Please show every line in the entries below that includes the word "Care".

[Stored entries]
============================================================

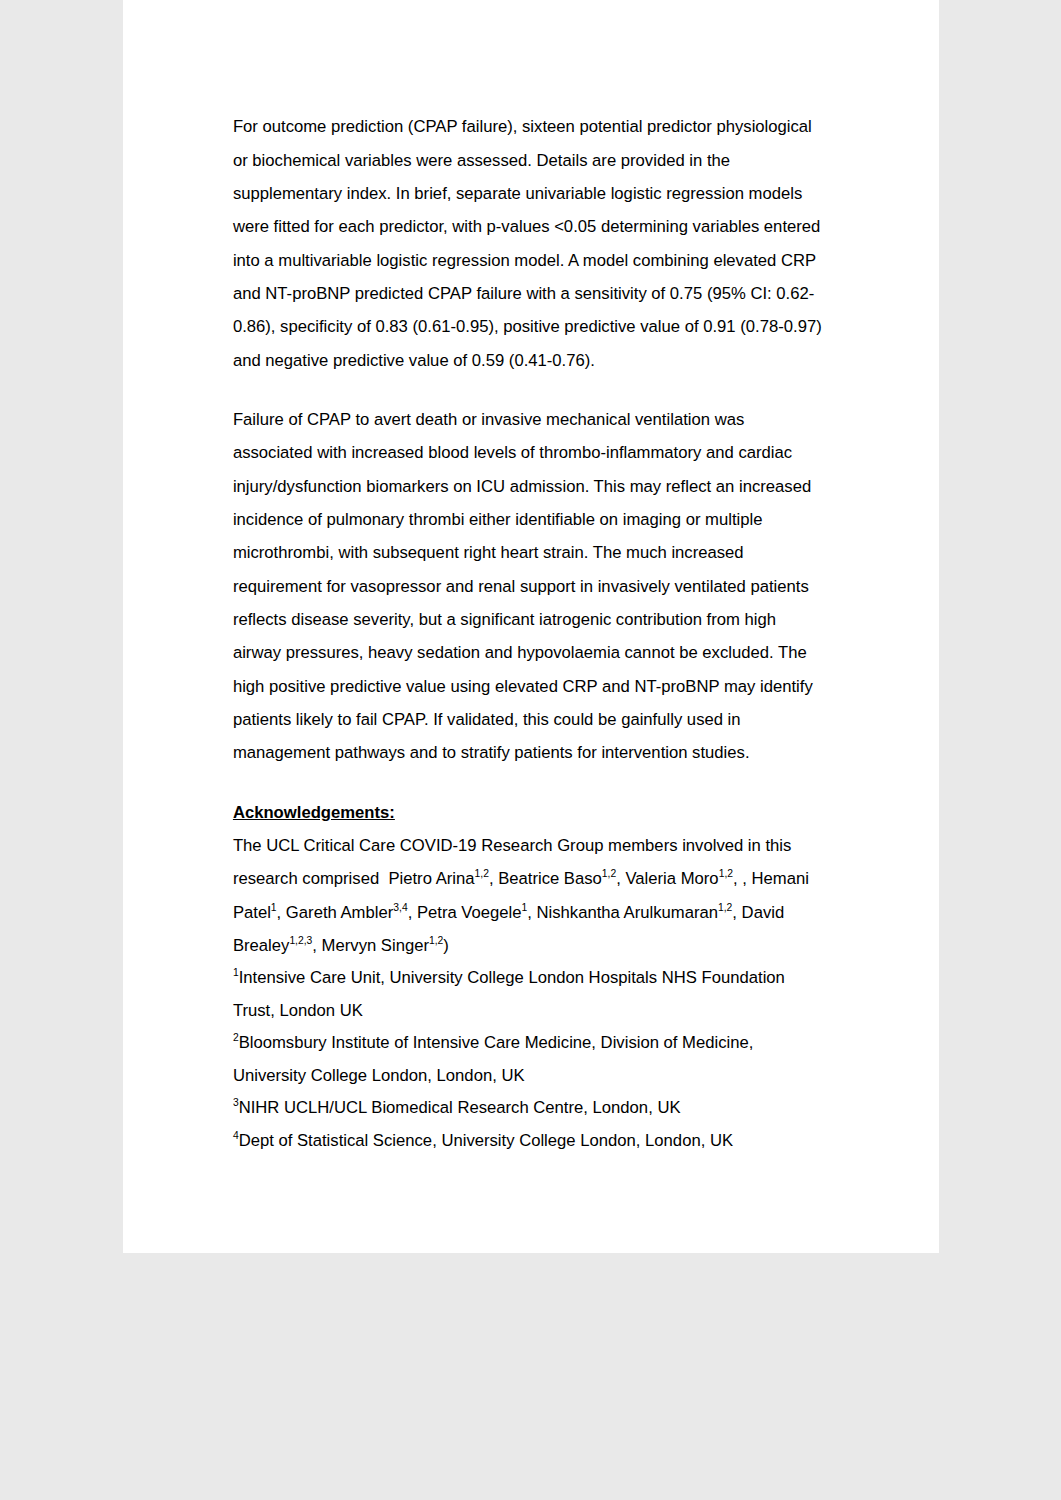For outcome prediction (CPAP failure), sixteen potential predictor physiological or biochemical variables were assessed. Details are provided in the supplementary index. In brief, separate univariable logistic regression models were fitted for each predictor, with p-values <0.05 determining variables entered into a multivariable logistic regression model. A model combining elevated CRP and NT-proBNP predicted CPAP failure with a sensitivity of 0.75 (95% CI: 0.62-0.86), specificity of 0.83 (0.61-0.95), positive predictive value of 0.91 (0.78-0.97) and negative predictive value of 0.59 (0.41-0.76).
Failure of CPAP to avert death or invasive mechanical ventilation was associated with increased blood levels of thrombo-inflammatory and cardiac injury/dysfunction biomarkers on ICU admission. This may reflect an increased incidence of pulmonary thrombi either identifiable on imaging or multiple microthrombi, with subsequent right heart strain. The much increased requirement for vasopressor and renal support in invasively ventilated patients reflects disease severity, but a significant iatrogenic contribution from high airway pressures, heavy sedation and hypovolaemia cannot be excluded. The high positive predictive value using elevated CRP and NT-proBNP may identify patients likely to fail CPAP. If validated, this could be gainfully used in management pathways and to stratify patients for intervention studies.
Acknowledgements:
The UCL Critical Care COVID-19 Research Group members involved in this research comprised Pietro Arina1,2, Beatrice Baso1,2, Valeria Moro1,2, , Hemani Patel1, Gareth Ambler3,4, Petra Voegele1, Nishkantha Arulkumaran1,2, David Brealey1,2,3, Mervyn Singer1,2)
1Intensive Care Unit, University College London Hospitals NHS Foundation Trust, London UK
2Bloomsbury Institute of Intensive Care Medicine, Division of Medicine, University College London, London, UK
3NIHR UCLH/UCL Biomedical Research Centre, London, UK
4Dept of Statistical Science, University College London, London, UK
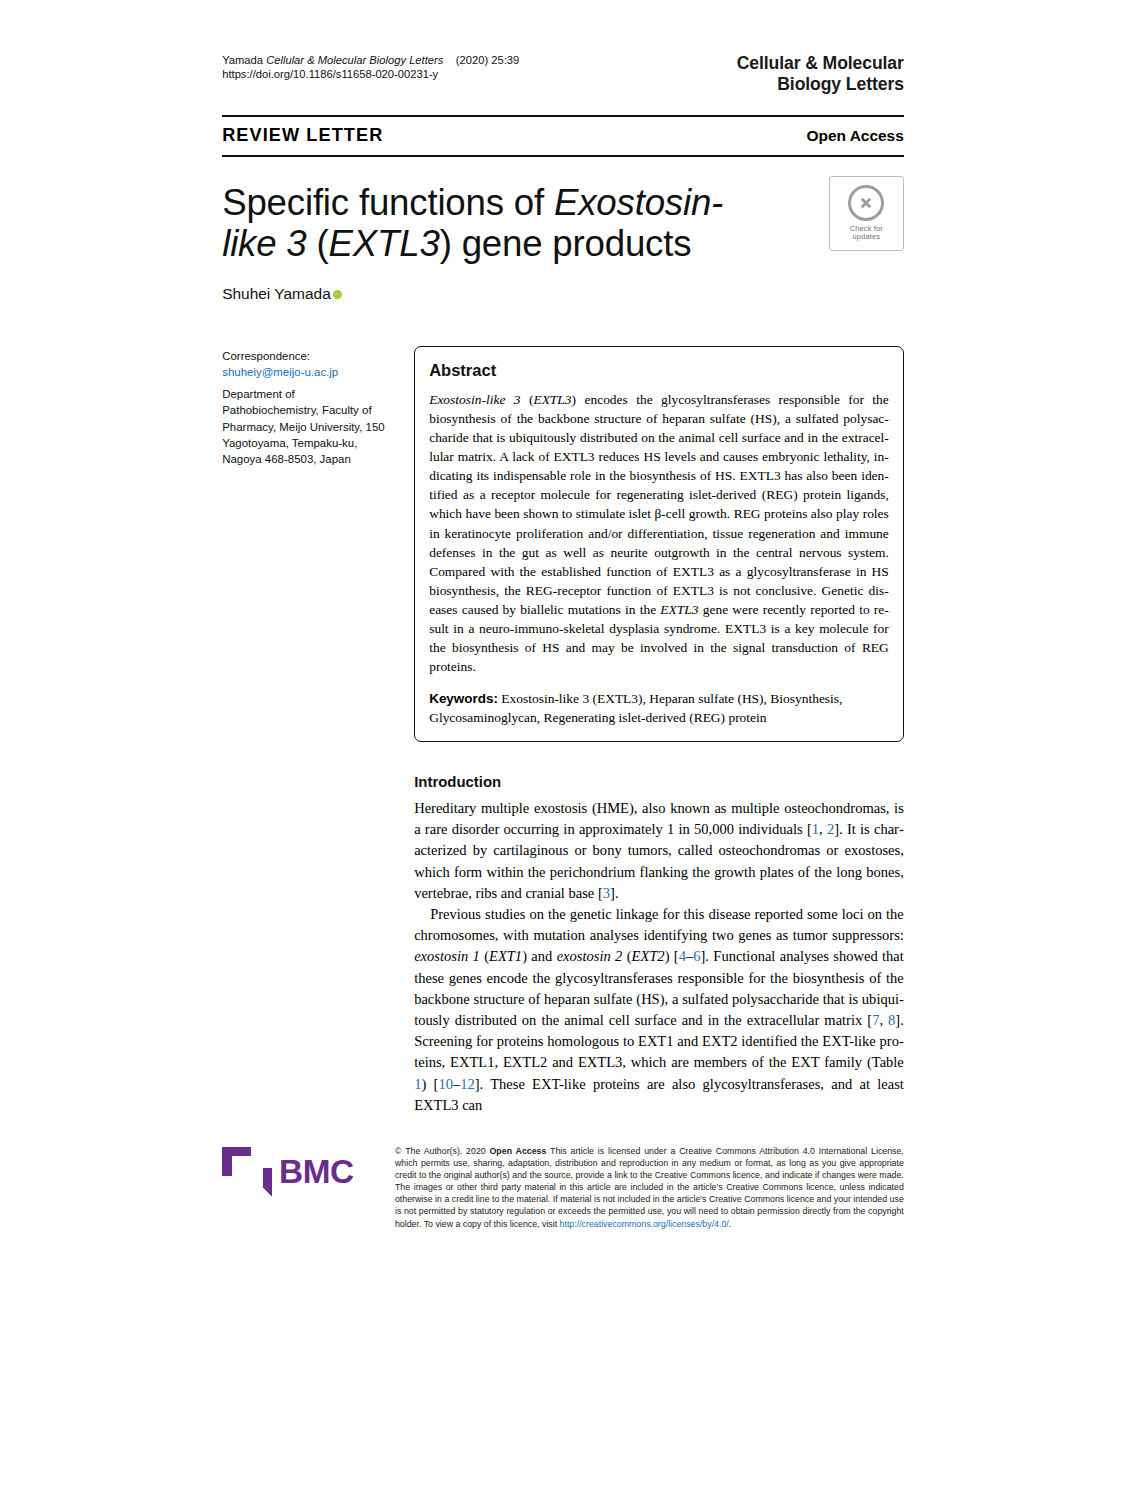Yamada Cellular & Molecular Biology Letters (2020) 25:39
https://doi.org/10.1186/s11658-020-00231-y
Cellular & Molecular
Biology Letters
Review Letter
Open Access
Check for
updates
Specific functions of Exostosin-like 3 (EXTL3) gene products
Shuhei Yamada
Correspondence: shuheiy@meijo-u.ac.jp
Department of Pathobiochemistry, Faculty of Pharmacy, Meijo University, 150 Yagotoyama, Tempaku-ku, Nagoya 468-8503, Japan
Abstract
Exostosin-like 3 (EXTL3) encodes the glycosyltransferases responsible for the biosynthesis of the backbone structure of heparan sulfate (HS), a sulfated polysaccharide that is ubiquitously distributed on the animal cell surface and in the extracellular matrix. A lack of EXTL3 reduces HS levels and causes embryonic lethality, indicating its indispensable role in the biosynthesis of HS. EXTL3 has also been identified as a receptor molecule for regenerating islet-derived (REG) protein ligands, which have been shown to stimulate islet β-cell growth. REG proteins also play roles in keratinocyte proliferation and/or differentiation, tissue regeneration and immune defenses in the gut as well as neurite outgrowth in the central nervous system. Compared with the established function of EXTL3 as a glycosyltransferase in HS biosynthesis, the REG-receptor function of EXTL3 is not conclusive. Genetic diseases caused by biallelic mutations in the EXTL3 gene were recently reported to result in a neuro-immuno-skeletal dysplasia syndrome. EXTL3 is a key molecule for the biosynthesis of HS and may be involved in the signal transduction of REG proteins.
Keywords: Exostosin-like 3 (EXTL3), Heparan sulfate (HS), Biosynthesis, Glycosaminoglycan, Regenerating islet-derived (REG) protein
Introduction
Hereditary multiple exostosis (HME), also known as multiple osteochondromas, is a rare disorder occurring in approximately 1 in 50,000 individuals [1, 2]. It is characterized by cartilaginous or bony tumors, called osteochondromas or exostoses, which form within the perichondrium flanking the growth plates of the long bones, vertebrae, ribs and cranial base [3].
Previous studies on the genetic linkage for this disease reported some loci on the chromosomes, with mutation analyses identifying two genes as tumor suppressors: exostosin 1 (EXT1) and exostosin 2 (EXT2) [4–6]. Functional analyses showed that these genes encode the glycosyltransferases responsible for the biosynthesis of the backbone structure of heparan sulfate (HS), a sulfated polysaccharide that is ubiquitously distributed on the animal cell surface and in the extracellular matrix [7, 8]. Screening for proteins homologous to EXT1 and EXT2 identified the EXT-like proteins, EXTL1, EXTL2 and EXTL3, which are members of the EXT family (Table 1) [10–12]. These EXT-like proteins are also glycosyltransferases, and at least EXTL3 can
BMC
© The Author(s). 2020 Open Access This article is licensed under a Creative Commons Attribution 4.0 International License, which permits use, sharing, adaptation, distribution and reproduction in any medium or format, as long as you give appropriate credit to the original author(s) and the source, provide a link to the Creative Commons licence, and indicate if changes were made. The images or other third party material in this article are included in the article's Creative Commons licence, unless indicated otherwise in a credit line to the material. If material is not included in the article's Creative Commons licence and your intended use is not permitted by statutory regulation or exceeds the permitted use, you will need to obtain permission directly from the copyright holder. To view a copy of this licence, visit http://creativecommons.org/licenses/by/4.0/.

============================================================

## Response to the task
The UCL Critical Care COVID-19 Research Group members involved in this research comprised Pietro Arina1,2, Beatrice Baso1,2, Valeria Moro1,2, , Hemani Patel1, Gareth Ambler3,4, Petra Voegele1, Nishkantha Arulkumaran1,2, David Brealey1,2,3, Mervyn Singer1,2)
1Intensive Care Unit, University College London Hospitals NHS Foundation Trust, London UK
2Bloomsbury Institute of Intensive Care Medicine, Division of Medicine, University College London, London, UK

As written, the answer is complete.